• Problem A:
In the forum thread on Lee R.E.A.L. bullets, which rifle does BriarPatch99 plan to try the cast .45 caliber bullets in?
• Problem B:
Duplicate the passage of the Lee R.E.A.L. bullets thread that begins at the words "I got the CVA" and ends after "worth a hoot...".
• Problem C:
Write the next part of the forum thread on Lee R.E.A.L. bullets, starting after its last post.

# Lee R.E.A.L. bullets



## BriarPatch99 (Sep 20, 2012)

Anybody using the Lee Rifling Engraved At Loading bullets in an inline muzzle loader ... 

I cast 217   250 grains .45 caliber this morning to try in a CVA Mag Bolt 150.


----------



## fishtail (Sep 21, 2012)

I've got a MagBolt 150 in 50cal and about 200 of the 320gr REAL in 50cal coated with Alox lube. 
Been using sabots and 180XTP's for so long in the MagBolt I honestly don't remember how the REAL performed. Got it on my list to refresh my memory.


----------



## BriarPatch99 (Sep 21, 2012)

I got the CVA ...it is still in the box .... been there new for 4/5 years ... never even been put together ... thought I'd dust off the box and put it together just to see if the thing would shoot .... my son shoots Power Belts in his, but they don't group to good ... I did look for some .45 at several places ... nobody has them ... I could mail order some ... but I thought about the REAL mold and had a cake or two of pure lead .... so I spent the morning casting a couple hundred .... now to see if they will shoot worth a hoot...

(Collected data entries)
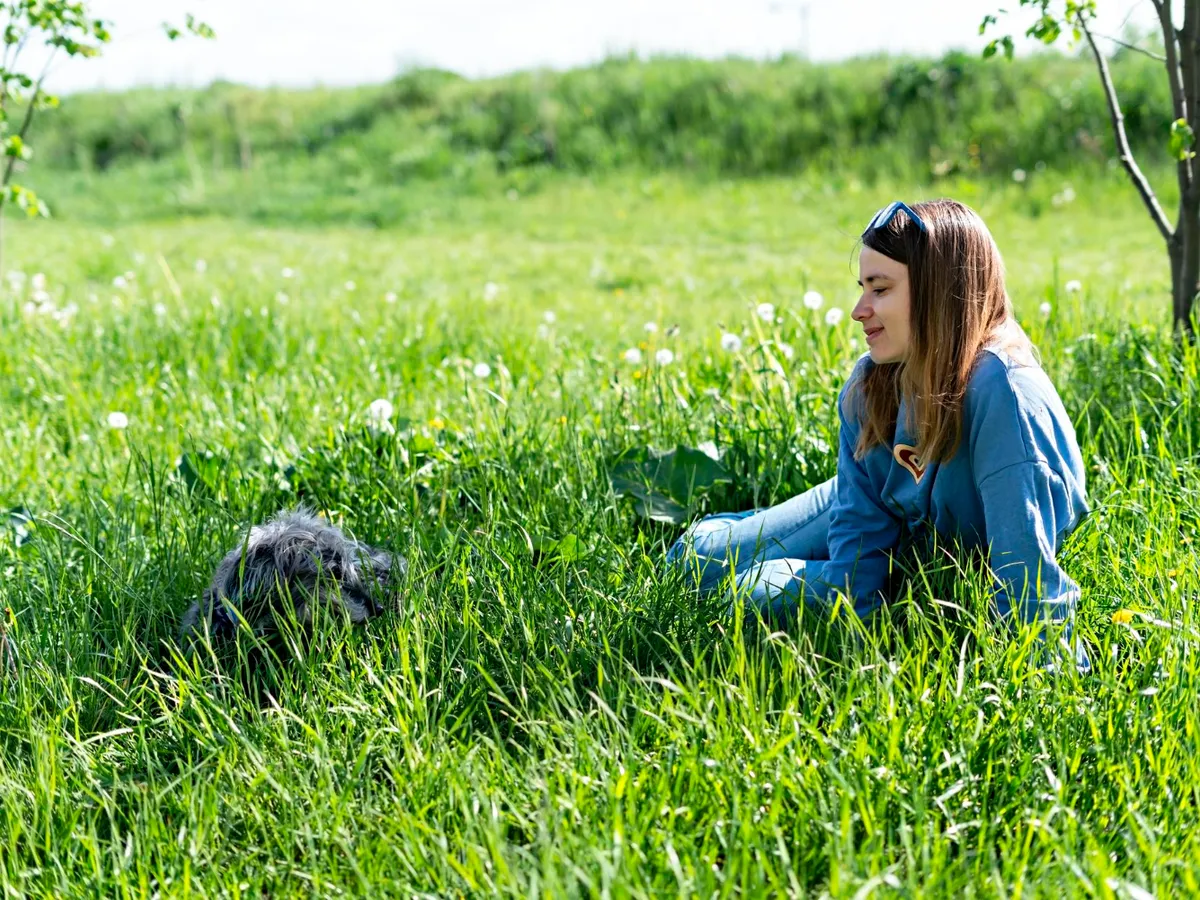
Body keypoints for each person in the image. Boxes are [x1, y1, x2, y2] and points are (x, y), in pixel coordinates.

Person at [666, 199, 1090, 670]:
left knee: (747, 593)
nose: (858, 311)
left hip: (918, 537)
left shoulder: (1004, 394)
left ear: (940, 291)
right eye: (862, 289)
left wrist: (1043, 688)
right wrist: (864, 648)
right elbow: (857, 564)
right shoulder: (873, 383)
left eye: (880, 289)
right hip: (879, 507)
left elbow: (1028, 582)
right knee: (694, 567)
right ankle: (710, 535)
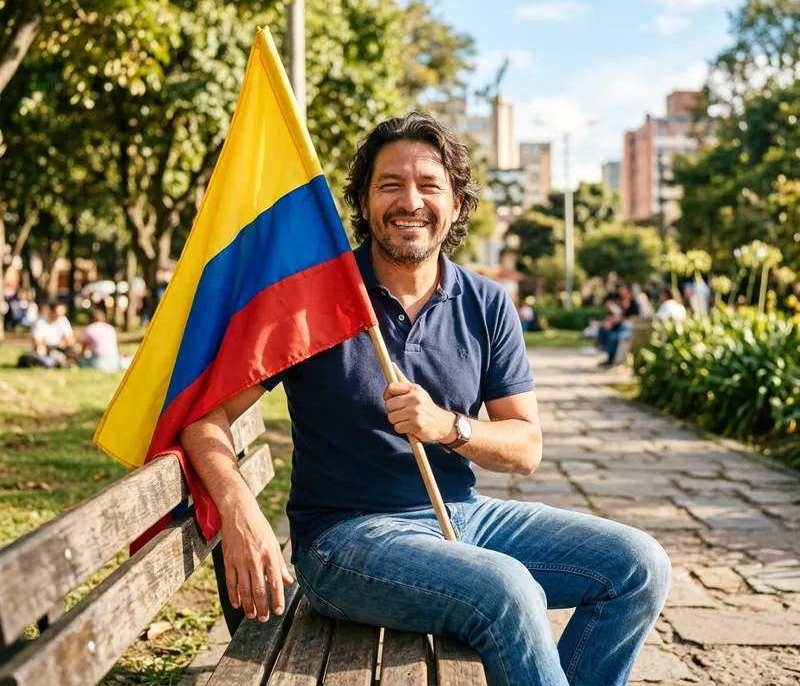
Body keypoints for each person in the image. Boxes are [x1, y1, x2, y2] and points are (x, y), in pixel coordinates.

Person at [180, 114, 671, 686]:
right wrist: (241, 514)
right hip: (346, 540)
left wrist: (448, 427)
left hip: (465, 517)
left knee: (639, 566)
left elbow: (525, 445)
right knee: (505, 590)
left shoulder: (487, 302)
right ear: (363, 204)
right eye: (389, 185)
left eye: (428, 185)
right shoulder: (317, 302)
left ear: (457, 204)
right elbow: (205, 421)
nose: (409, 202)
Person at [81, 307, 122, 372]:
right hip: (114, 360)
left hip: (98, 361)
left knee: (82, 361)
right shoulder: (110, 328)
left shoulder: (89, 329)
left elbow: (84, 348)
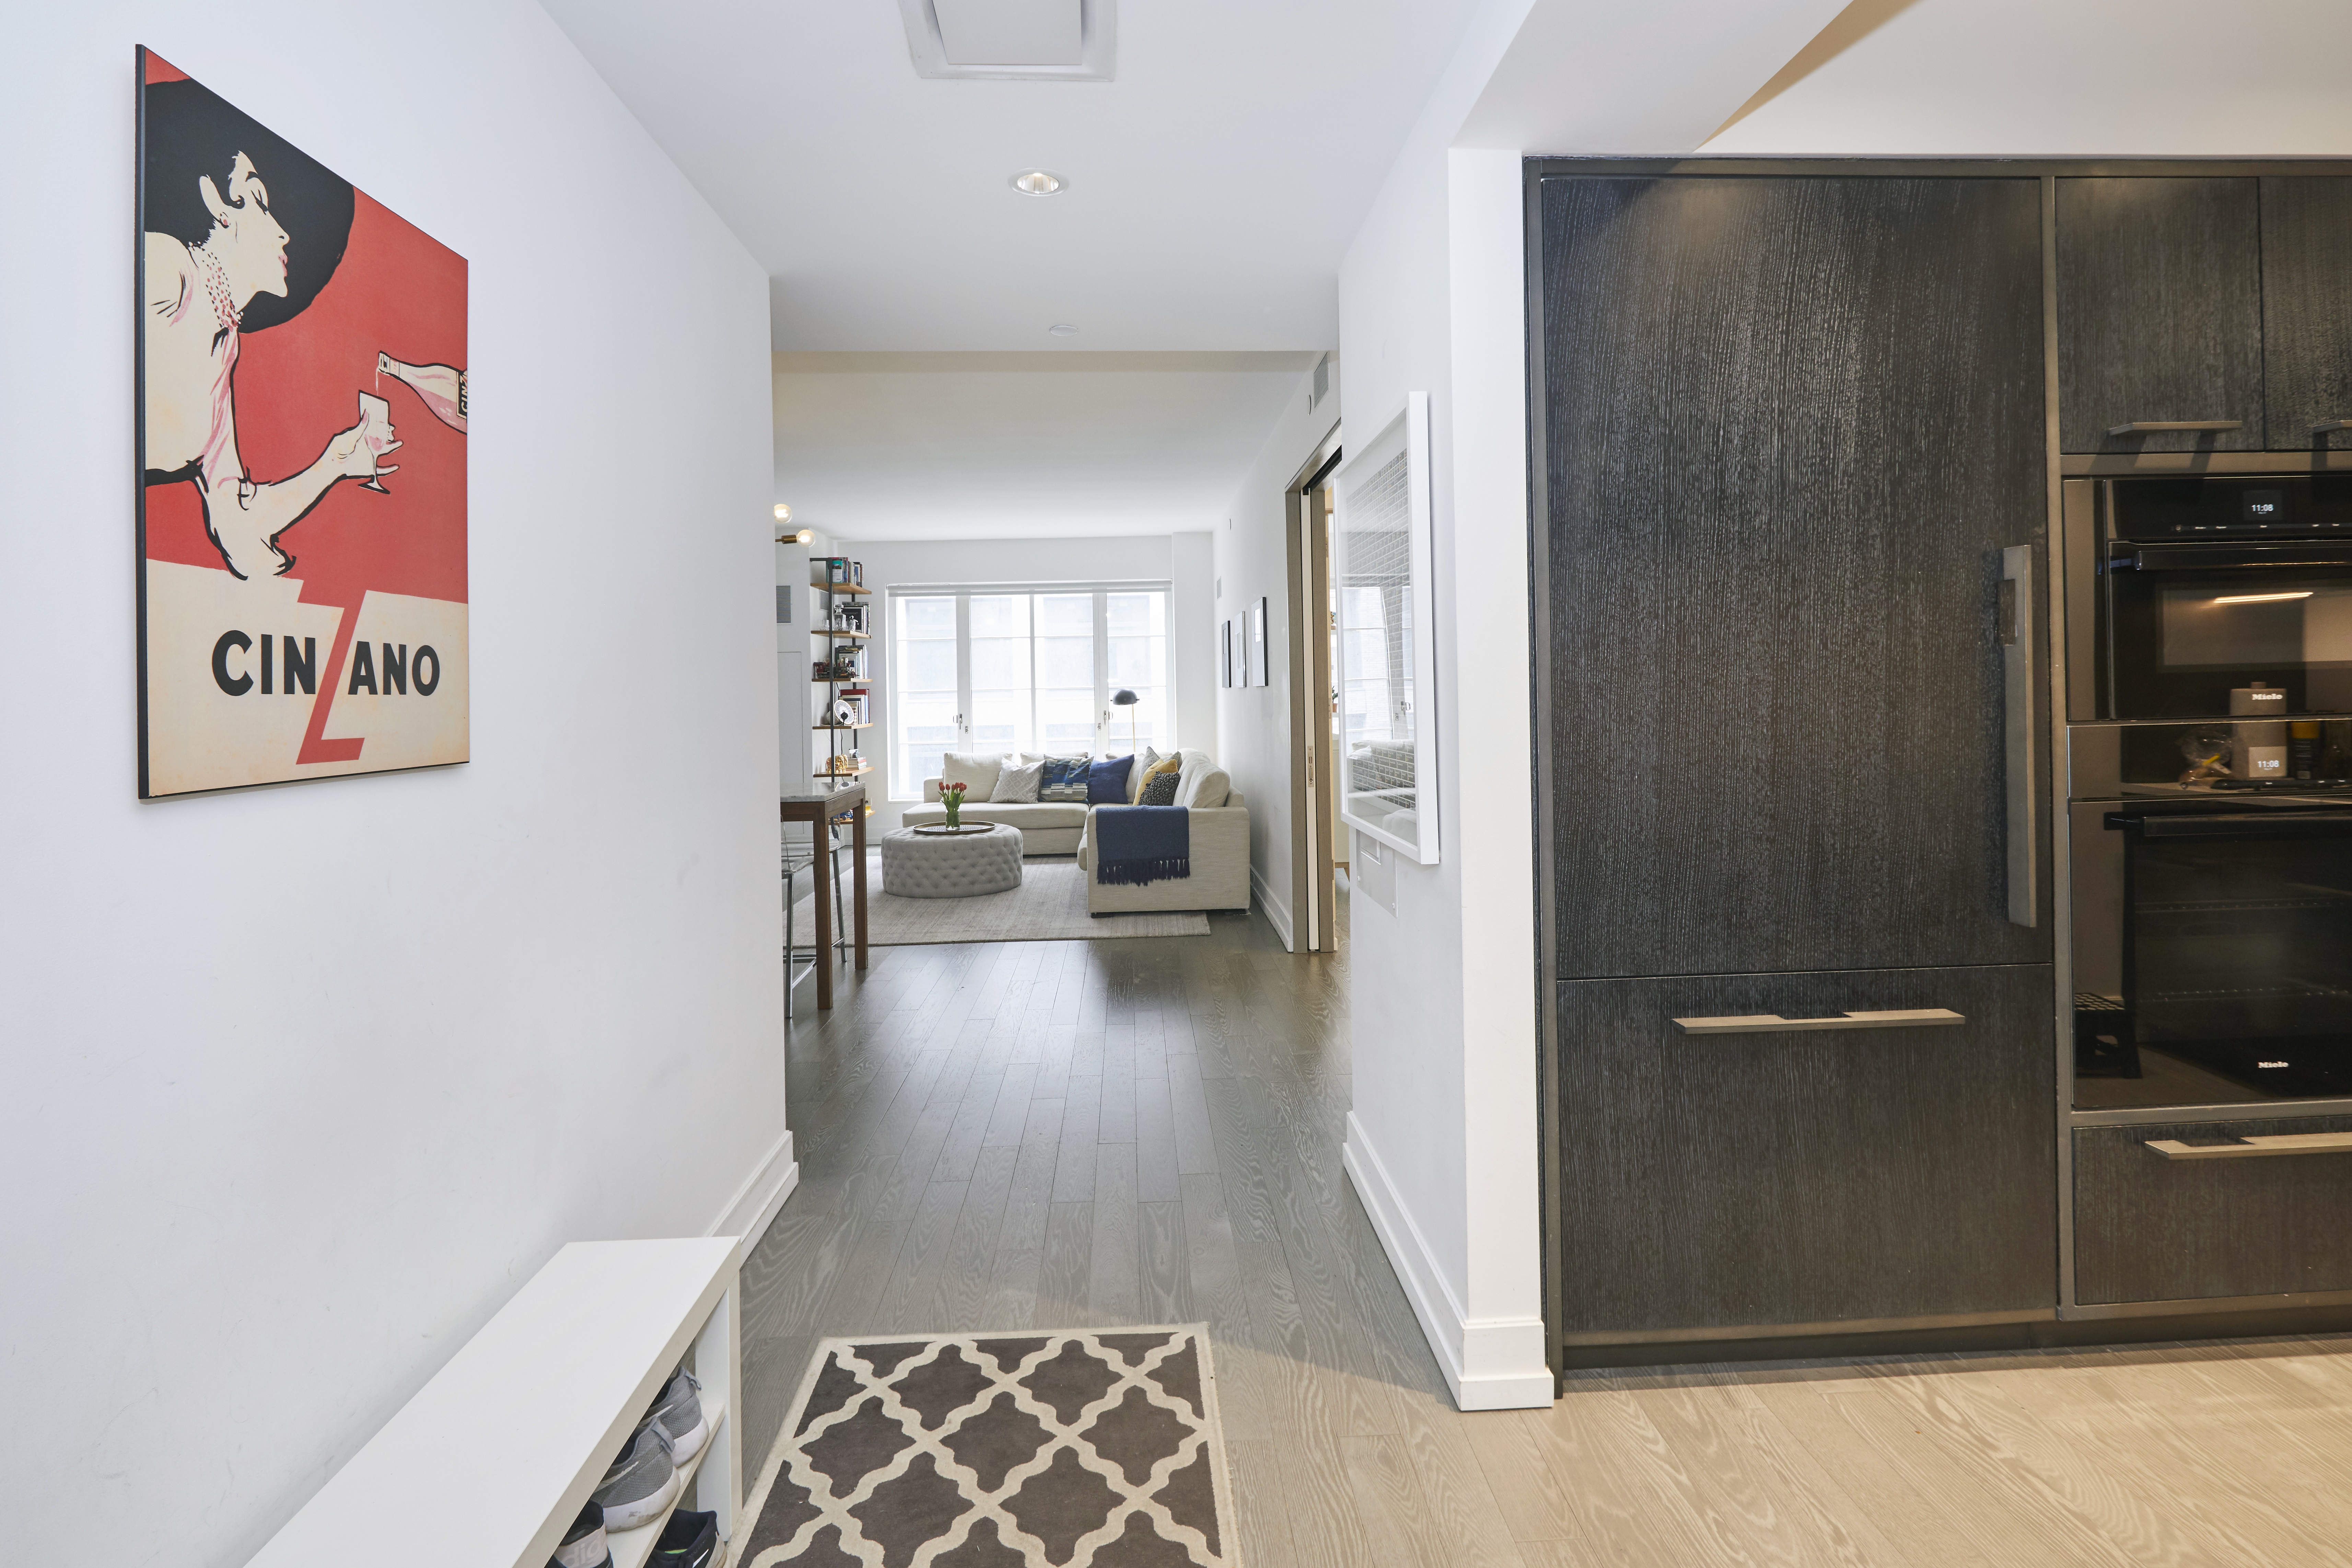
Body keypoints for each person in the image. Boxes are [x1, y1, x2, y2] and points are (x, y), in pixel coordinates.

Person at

• Exercise answer A:
A CVA Mag Bolt 150.

• Exercise answer B:
I got the CVA ...it is still in the box .... been there new for 4/5 years ... never even been put together ... thought I'd dust off the box and put it together just to see if the thing would shoot .... my son shoots Power Belts in his, but they don't group to good ... I did look for some .45 at several places ... nobody has them ... I could mail order some ... but I thought about the REAL mold and had a cake or two of pure lead .... so I spent the morning casting a couple hundred .... now to see if they will shoot worth a hoot...

• Exercise answer C:
----------



## fishtail (Sep 21, 2012)

I'm using musket caps and RS. The REAL load easier than MaxiBalls but not as easy as sabots.
A past hunting buddy of mine (who has an identical gun as mine) used to think PowerBelts was the best thing since sliced bread. He blamed the poor grouping on himself, not the gun, not the bullets. 
This is what changed him.
Just before leaving camp the on the first morning hunt we popped a few caps and loaded the guns then head to the woods. Returning at lunch I find a PowerBelt next to his truck missing the belt. When he comes walking back up I give it to him saying "you dropped this".  He checks his inventory and says "it ain't mine, bought a new pack and the only one missing is in the  gun". 
It took me all of lunch to convince him to pull the fictitious bullet out his barrel. Sure enough all he had in the barrel was the belt.
Apparently he damaged the belt during loading and the bullet slid out the barrel as he was walking away with the muzzle down.
The next season he was amazed at the miraculous groups provided by using sabots in the same firearm.


----------



## 7Mag Hunter (Sep 21, 2012)

I got some in 50cal , 250 gr from a Woodies member and shot 
them this last weekend....Fairly easy to load and good accuracy.
Did not lead the barrel ether......
I like the fact you do not use sabots with them.....
Still testing in my new in-line ....
45 cal lead and jacketed bullets with sabots in 230gr, 250gr, 300gr 
and some killer 300gr HP cast from anothet Woodies member..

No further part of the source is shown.